Dimbi laughed at him, already obligingly laying out another portion of dried meat and fruit on a spare piece of flatbread.
“Thank you,” Ingvar said politely.
It was a wait of only a few more minutes before the single traveler came into view of human eyes, lit by the firelight. Ingvar began to have an odd certainty who was coming, even before he drew close enough to reveal his bearded visage, or the traditional Huntsman’s regalia he wore.
“Brother Andros,” Tholi exclaimed in surprise.
“Tholi,” the Bishop of Shaath rumbled, pausing to study him up and down. “So this is where you ran off to.

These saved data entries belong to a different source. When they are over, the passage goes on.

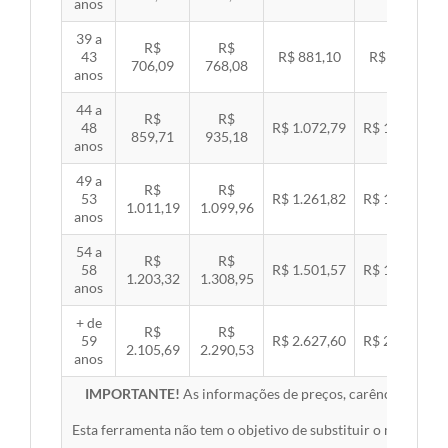
anos
39 a
R$
R$
43
R$ 881,10
R$ 907,99
706,09
768,08
anos
44 a
R$
R$
48
R$ 1.072,79
R$ 1.105,53
859,71
935,18
anos
49 a
R$
R$
53
R$ 1.261,82
R$ 1.300,32
1.011,19
1.099,96
anos
54 a
R$
R$
58
R$ 1.501,57
R$ 1.547,38
1.203,32
1.308,95
anos
+ de
R$
R$
59
R$ 2.627,60
R$ 2.707,76
2.105,69
2.290,53
anos
IMPORTANTE!
As informações de preços, carências, redes,
Esta ferramenta não tem o objetivo de substituir o material 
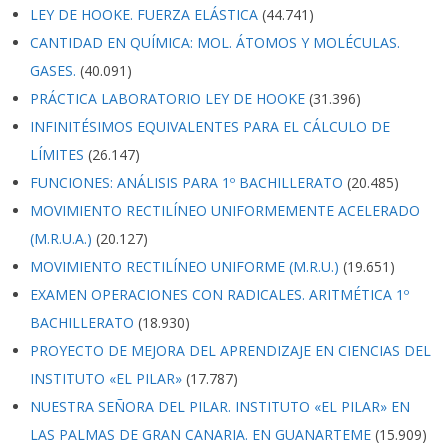
LEY DE HOOKE. FUERZA ELÁSTICA
(44.741)
CANTIDAD EN QUÍMICA: MOL. ÁTOMOS Y MOLÉCULAS.
GASES.
(40.091)
PRÁCTICA LABORATORIO LEY DE HOOKE
(31.396)
INFINITÉSIMOS EQUIVALENTES PARA EL CÁLCULO DE
LÍMITES
(26.147)
FUNCIONES: ANÁLISIS PARA 1º BACHILLERATO
(20.485)
MOVIMIENTO RECTILÍNEO UNIFORMEMENTE ACELERADO
(M.R.U.A.)
(20.127)
MOVIMIENTO RECTILÍNEO UNIFORME (M.R.U.)
(19.651)
EXAMEN OPERACIONES CON RADICALES. ARITMÉTICA 1º
BACHILLERATO
(18.930)
PROYECTO DE MEJORA DEL APRENDIZAJE EN CIENCIAS DEL
INSTITUTO «EL PILAR»
(17.787)
NUESTRA SEÑORA DEL PILAR. INSTITUTO «EL PILAR» EN
LAS PALMAS DE GRAN CANARIA. EN GUANARTEME
(15.909)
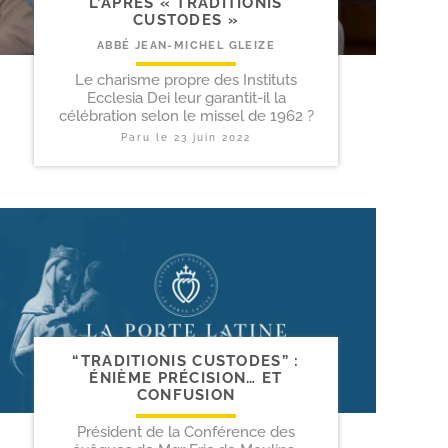
L’APRÈS « TRADITIONIS
CUSTODES »
ABBÉ JEAN-MICHEL GLEIZE
Le charisme propre des Instituts
Ecclesia Dei leur garantit-il la
célébration selon le missel de 1962 ?
Paru le
23 juin 2022
“TRADITIONIS CUSTODES” :
ÉNIÈME PRÉCISION… ET
CONFUSION
Président de la Conférence des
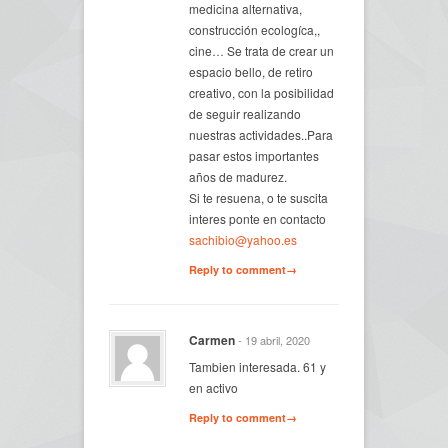
medicina alternativa,
construcción ecologíca,,
cine… Se trata de crear un
espacio bello, de retiro
creativo, con la posibilidad
de seguir realizando
nuestras actividades..Para
pasar estos importantes
años de madurez.
Si te resuena, o te suscita
interes ponte en contacto
sachibio@yahoo.es
Reply to comment→
Carmen
- 19 abril, 2020
Tambien interesada. 61 y
en activo
Reply to comment→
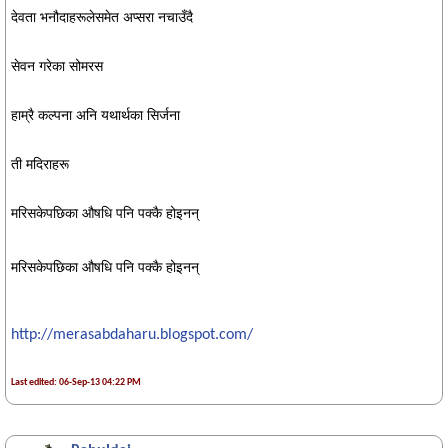
देवता भनौदाहरूलेसमेत अप्सरा नचाउँदै
सेवन गरेका सोमरस
हाम्रै कल्पना अनि यथार्थका सिर्जना
ती मदिराहरू
मरिसकेपछिका औषधि पनि पक्कै होइनन्
मरिसकेपछिका औषधि पनि पक्कै होइनन्
http://merasabdaharu.blogspot.com/
Last edited: 06-Sep-13 04:22 PM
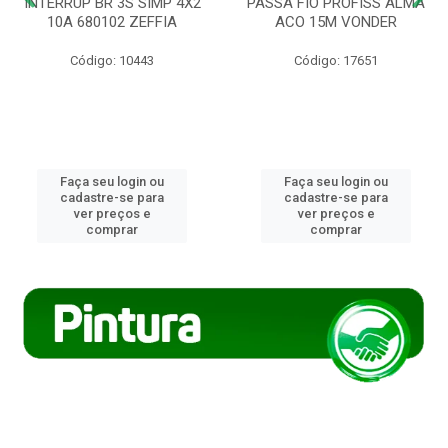
INTERRUP BR 3S SIMP 4X2
PASSA FIO PROFISS ALMA
10A 680102 ZEFFIA
ACO 15M VONDER
Código: 10443
Código: 17651
Faça seu login ou
Faça seu login ou
cadastre-se para
cadastre-se para
ver preços e
ver preços e
comprar
comprar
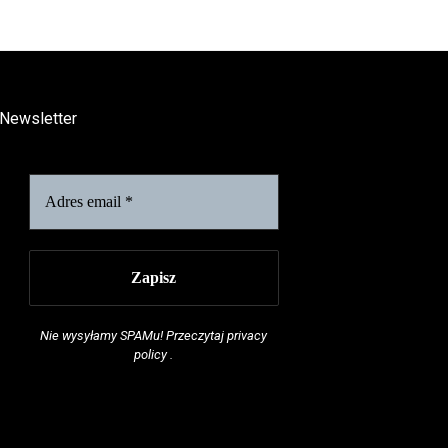
Newsletter
Nie wysyłamy SPAMu! Przeczytaj
privacy
policy
.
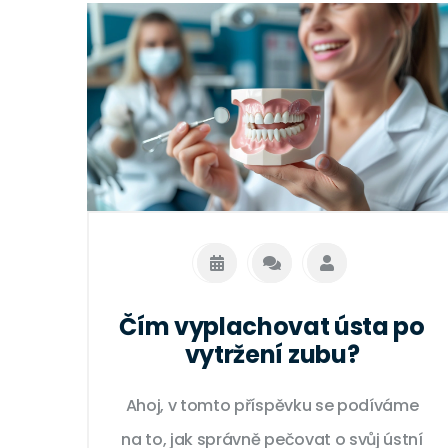
Čím vyplachovat ústa po
vytržení zubu?
Ahoj, v tomto příspěvku se podíváme
na to, jak správně pečovat o svůj ústní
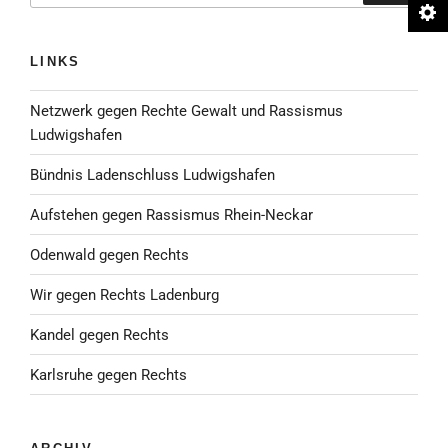
LINKS
Netzwerk gegen Rechte Gewalt und Rassismus
Ludwigshafen
Bündnis Ladenschluss Ludwigshafen
Aufstehen gegen Rassismus Rhein-Neckar
Odenwald gegen Rechts
Wir gegen Rechts Ladenburg
Kandel gegen Rechts
Karlsruhe gegen Rechts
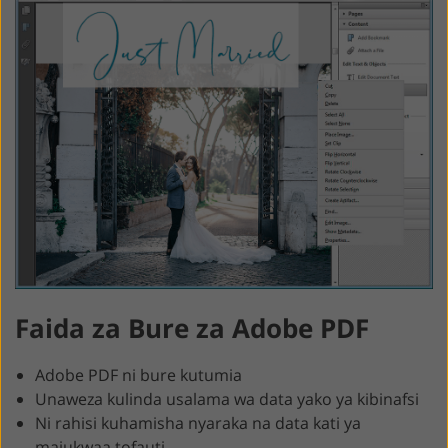
Faida za Bure za Adobe PDF
Adobe PDF ni bure kutumia
Unaweza kulinda usalama wa data yako ya kibinafsi
Ni rahisi kuhamisha nyaraka na data kati ya
majukwaa tofauti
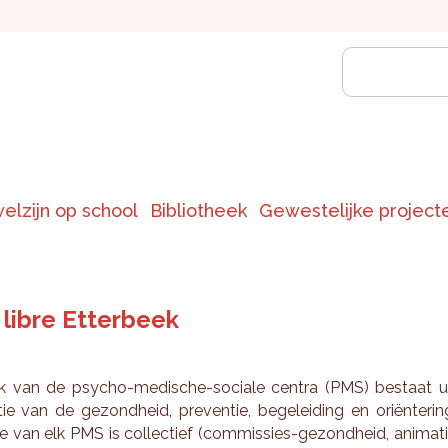
welzijn op school
Bibliotheek
Gewestelijke project
libre Etterbeek
 van de psy­cho-me­di­sche-so­ci­a­le cen­tra (PMS) be­staat u
tie van de ge­zond­heid, pre­ven­tie, be­ge­lei­ding en oriënte­rin
e van elk PMS is col­lec­tief (com­mis­sies-ge­zond­heid, ani­ma­t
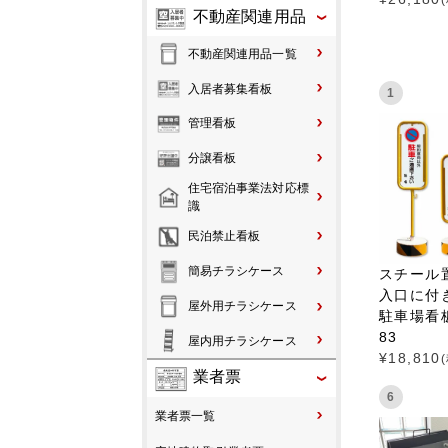
不動産関連用品
不動産関連用品一覧
入居者募集看板
1
管理看板
分譲看板
住宅宿泊事業法対応標
識
民泊禁止看板
簡易チラシケース
スチール
入口に付
屋外用チラシケース
駐車場看板 
83
屋内用チラシケース
¥
18,810
業者票
6
業者票一覧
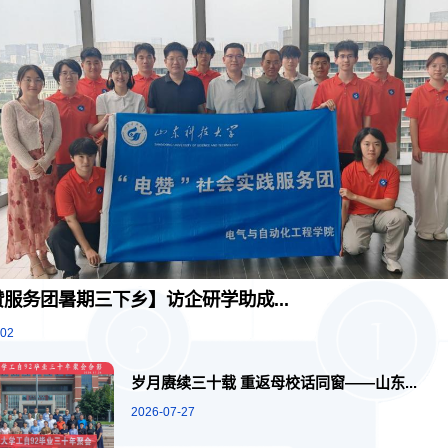
服务团暑期三下乡】访企研学助成...
-02
岁月赓续三十载 重返母校话同窗——山东...
2026-07-27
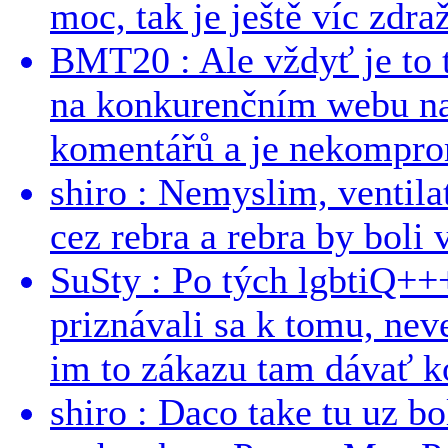
moc, tak je ještě víc zdraž
BMT20 : Ale vždyť je to 
na konkurenčním webu na 
komentářů a je nekomprom
shiro : Nemyslim, ventil
cez rebra a rebra by boli v
SuSty : Po tých lgbtiQ++
priznávali sa k tomu, nev
im to zákazu tam dávať ko
shiro : Daco take tu uz b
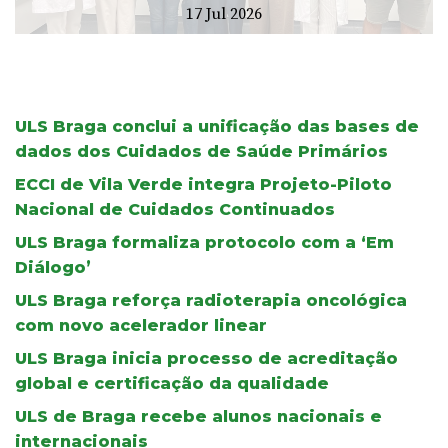
17 Jul 2026
ULS Braga conclui a unificação das bases de
dados dos Cuidados de Saúde Primários
ECCI de Vila Verde integra Projeto-Piloto
Nacional de Cuidados Continuados
ULS Braga formaliza protocolo com a ‘Em
Diálogo’
ULS Braga reforça radioterapia oncológica
com novo acelerador linear
ULS Braga inicia processo de acreditação
global e certificação da qualidade
ULS de Braga recebe alunos nacionais e
internacionais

Well, I am glad to see you in good company.”
“Welcome, Brother,” Ingvar said, stepping forward and offering a hand.
Andros Varanus came the rest of the way, holding his gaze, and clasped his offered wrist in the traditional manner. “Ingvar. It is good to see you, as well. I had begun to fear that I never would, again.”
“Another Huntsman?” Taka asked, peering critically at the new arrival. “You missed all the fun.”
“Taka, don’t be rude,” Aspen admonished, earning an incredulous stare in response.
“Indeed,” Andros agreed, releasing Ingvar’s hand and turning to frown in the direction of Ninkabi. “She speaks an awkward truth. While the whole world reacted to dire threats and met a foe against whom my skills as a Huntsman would have been sorely needed, I was stuck in Tiraas, dealing with magical and political affairs, and only arrived here after it is long settled. It is a sobering moment, when a man is forced to recognize exactly the kind of useless old man he will one day become.”
“That’s needlessly grim, Brother,” said Ingvar with a small smile. “I’ve learned, somewhat against my will, that one is never too old to change when the need for change becomes severe enough.”
“Yes,” Andros said evenly, turning back to him. “Yes, I understand you have learned a great deal since you set out on your vision quest. We have begun to hear word in Tiraas, already, of the changes you bring.”
“Awkward truths,” Ingvar agreed softly.
Andros held his eyes again, studying him closely, then nodded once. “Walk with me in the forest, Brother. There are things we must discuss.”